Article Text

Stress echocardiography provides early, safe and accurate risk stratification of patients with acute chest pain, non-diagnostic ECG and a normal 12-h troponin: acute chest pain service experience within a district general hospital
  1. VK Bhatia,
  2. IS Ramzy,
  3. A Al Hajiri,
  4. H Yadav,
  5. A Elghamaz,
  6. J Powell,
  7. R Senior
  1. Northwick Park Hospital, Harrow, UK


Introduction A significant proportion of hospital admissions consist of patients with suspected acute coronary syndrome (ACS), a non-diagnostic ECG and a normal 12-h troponin who require further risk stratification. A recent prospective randomised controlled study in our institution has shown that stress echocardiography (SE) is superior and more cost-effective compared with exercise electrocardiography in the risk stratification of these patients. This is the first study to assess the feasibility, accuracy and safety of SE for risk stratification in this specific population of patients within a real-life UK district general hospital setting.

Abstract 067 Figure 1

Kaplan–Meier survival curve in patients with a low-risk stress echo scan result.

Abstract 067 Figure 2

Kaplan–Meier survival curve in patients with a low-risk stress echo scan result.

Methods and Results We evaluated 173 consecutive patients (mean age 60 ± 11 years) with at least two or more cardiac risk factors who presented with acute chest pain but a non-diagnostic ECG and a normal 12-h troponin.

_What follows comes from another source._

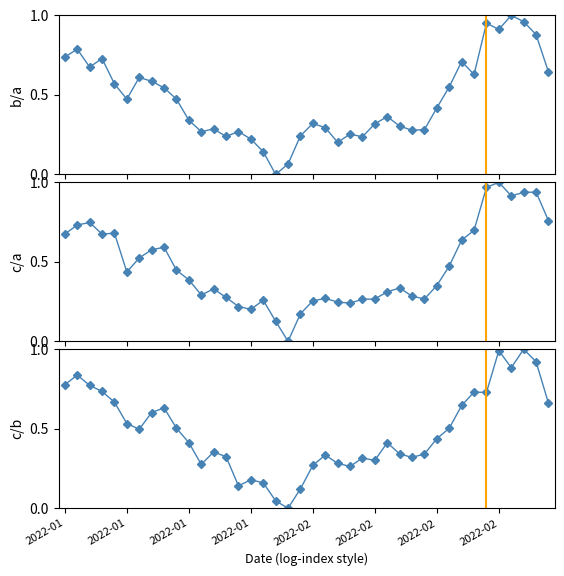

What is the maximum value for High?

1.0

All patients underwent SE (97% dobutamine) within 24 h of admission and were followed up for myocardial infarction or death. A low-risk SE result was defined as the absence of any inducible wall motion abnormality (WMA) or the involvement of no more than one myocardial segment (16-segment model) at a minimum target heart rate of 85% of the age-adjusted maximum heart rate. A high-risk scan was defined as the occurrence of inducible WMA in two or more segments. An inconclusive result was defined as failure to reach the minimum target heart rate in the absence of inducible WMA. The population studied had a mean TIMI risk score of 2 (low–intermediate). Diagnostic SE images were obtained in all patients and transpulmonary contrast agent was used in 89 (52%) patients. There were no significant reported adverse events during SE. 161 patients (93%) had a low risk; six (3.5%) patients were high risk and six (3.5%) patients had an inconclusive scan result. Those with a low-risk scan were discharged after a median hospital length of stay of 26 h. All patients with a high-risk scan result underwent inpatient coronary angiography, which demonstrated two patients each with single, double and triple vessel disease. Of these patients, three subsequently underwent successful percutaneous coronary revascularisation. All 173 patients were followed up over a mean period of 12 months (range 8–18). Only one patient (0.6%) with a low-risk scan result was re-admitted with an acute myocardial infarction and died (fig 1). There were no other reported re-admissions for myocardial infarction or coronary revascularisation.

Conclusion For patients presenting with suspected ACS, a non-diagnostic ECG and a normal 12-h troponin, SE offers a safe, rapid and accurate method of risk stratification that is logistically feasible as part of an acute chest pain clinical management pathway within a secondary care hospital setting (fig 2).